[Collected data]
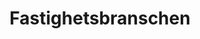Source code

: ---
templateKey: vertical-page
title: Fastighetsbranschen
description: >-
  Som du ved, findes der en del udfordringer i ejendomsbranchen.
  Udlejningsgæster har høje forventninger til serviceniveauet, samtidig med at
  informationsstrukturen ofte er kompleks. Ejendomssystemer løser meget, men de
  er oftest ikke tilstrækkeligt enkle til at kunne håndtere alle kunderelationer
  og sager på effektiv vis.
hero:
  heading: "Ett CRM du vill flytta till"
  image:
    image: "/real-estate-crm.png"
    alt: Ett CRM du vill flytta till

  list: 
    - listObject: >-
        Få en samlad bild av hyresgäster, hyresobjekt, fastigheter och kontrakt.
    - listObject: Samla arbetsorder och ärenden i ett gemensamt, lättanvänt flöde.
    - listObject: Publicera lediga objekt på nätet, direkt från Lime CRM.
    - listObject: …och mycket mer.

references:
  - image1:
      alt: Skandia Fastigheter logo
      image: /skandia-fastigheter-logo.png
  - image1:
      alt: Castellum logo
      image: /castellum-logo.png
  - image1:
      alt: Svenska Bostäder logo
      image: /svenska-bostader.png
  - image1:
      alt: Fabege logo
      image: /fabege-logo.png
  - image1:
      alt: Familjebostäder logo
      image: /familjebostader-logo.png

features:
  blurbs:
    - image1:
        alt:  
        image: "/apartment.svg"
      rubrik: Kund- och fastighetsöversikt

      text: >-
        Koppla ditt fastighetssystem till Lime CRM och samla all information du behöver för att på bästa sätt hantera ärenden och vårda relationerna. Här är allt lätt att hitta!

    - image1:
        alt: aaaaa
        image: "/contract-job.svg"
      rubrik: Kundvård och uthyrning

      text: >-
        Förenkla det dagliga arbetet med befintliga och potentiella kunder. Med Lime CRM har du koll på dina hyresgäster och prospekt, samt får hjälp att jobba proaktivt.

    - image1:
        alt: gggg
        image: "/technology-items.svg"
      rubrik: Publicering av annonser

      text: >-
        Publicera snabbt lediga objekt där du önskar, direkt från Lime CRM. Exempelvis på din webbplats, Objektvision eller Newst. Intresseanmälningarna landar sedan i systemet.

    - image1:
        alt: ffff
        image: "/report-card.svg"
      rubrik: Teknisk förvaltning och ärenden

      text: >-
        En fråga om senaste hyresavin, en kran som läcker eller ett jobb till en underentreprenör – i Lime CRM hanterar du enkelt alla ärenden, arbetsorder och det planerade underhållet.

  heading: Lime CRM för fastighetsbranschen


usp:
  heading: När ditt fastighetssystem inte duger
  image1:
    alt: En bild på Lime CRM
    image: "./crm-screenshot.png"
  string: Kom igång nu
  text: >-
    Som du vet så finns det en del utmaningar i fastighetsbranschen. Hyresgäster har höga förväntningar på servicenivå, samtidigt som informationsstrukturen ofta är komplex. Fastighetssystemen löser mycket, men de är oftast inte tillräckligt enkla för att effektivt hantera alla kundrelationer och ärenden. Det är här Lime CRM kommer in i bilden.

addon:
  href: /addons/#newsletter
  heading: Bättre kont(r)akt med hyresgäster och köpare
  content: Bygg en närmare relation till dina hyresgäster eller köpare av kommande nyproduktion genom relevanta utskick. Med Newsletter add-on till Lime CRM är det enkelt att skapa nischade mottagarlistor och att kommunicera rätt sak till rätt person. Så att du i slutändan kan förlänga, behålla eller teckna fler kontrakt.
  button: Läs mer om Newsletter och våra andra add-ons
  image: /addon.png

caseStudy:
  heading: Lyssna på din branschkollega!
  quote: 
    "“Lime CRM kändes direkt som ett modernt, snabbt och mycket smidigt verktyg. Dessutom kände vi att Lime som företag förstod vår verksamhet, gav oss mycket god input, och framförallt: de sålde ett färdigt system, inte en massa konsulttimmar”"
  quotee: Peter Sandell, sälj- och avtalsansvarig på HSB Malmö
  button: Läs mer
  href: /kunder/hsb
  image1:
    alt: HSB Malmö är en av våra nöjda kunder
    image: /hsb-card.jpg

contact:
  heading: CRM-experter utan fasad
  content:
    Vi har många fastighetslösningar i bakfickan och vet vad som krävs för att du ska få en enklare vardag – oavsett om du arbetar på ett kommunalt bostadsbolag, ett kommersiellt fastighetsbolag eller ett bostadsutvecklingsbolag. Vi hjälper dig gärna.
  button: Kontakta Jonas
  href: "mailto:jonas.jakobsson@lime.tech"
  image1:
    image: /kontakta-jonas.png
    alt: Jonas Jakobsson Lime CRM

download:
  heading: Bli en expert du också
  content: Med mer än 25 års erfarenhet kan vi det mesta om ärendehantering, säljstöd och annat inom CRM. Och vi delar gärna vår kunskap med dig! I våra posters kan du till exempel läsa mer om hur ett CRM-system förenklar din vardag och hur du lyckas med ditt CRM-projekt. Allt är gratis, så klart.
  image1:
    alt: Lyckas med din e-postmarknadsföring
    image: /poster-magenta.jpg
  leftButton:
    cta: Nedladdningsbart material
    href: /resurser
  rightButton:
    cta: CRM-bloggen
    href: https://blogg.lime-crm.se


---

- **Exercise**
Filter the records above and copy every line that contains the word "enkelt".

- **Answer below**
        En fråga om senaste hyresavin, en kran som läcker eller ett jobb till en underentreprenör – i Lime CRM hanterar du enkelt alla ärenden, arbetsorder och det planerade underhållet.
  content: Bygg en närmare relation till dina hyresgäster eller köpare av kommande nyproduktion genom relevanta utskick. Med Newsletter add-on till Lime CRM är det enkelt att skapa nischade mottagarlistor och att kommunicera rätt sak till rätt person. Så att du i slutändan kan förlänga, behålla eller teckna fler kontrakt.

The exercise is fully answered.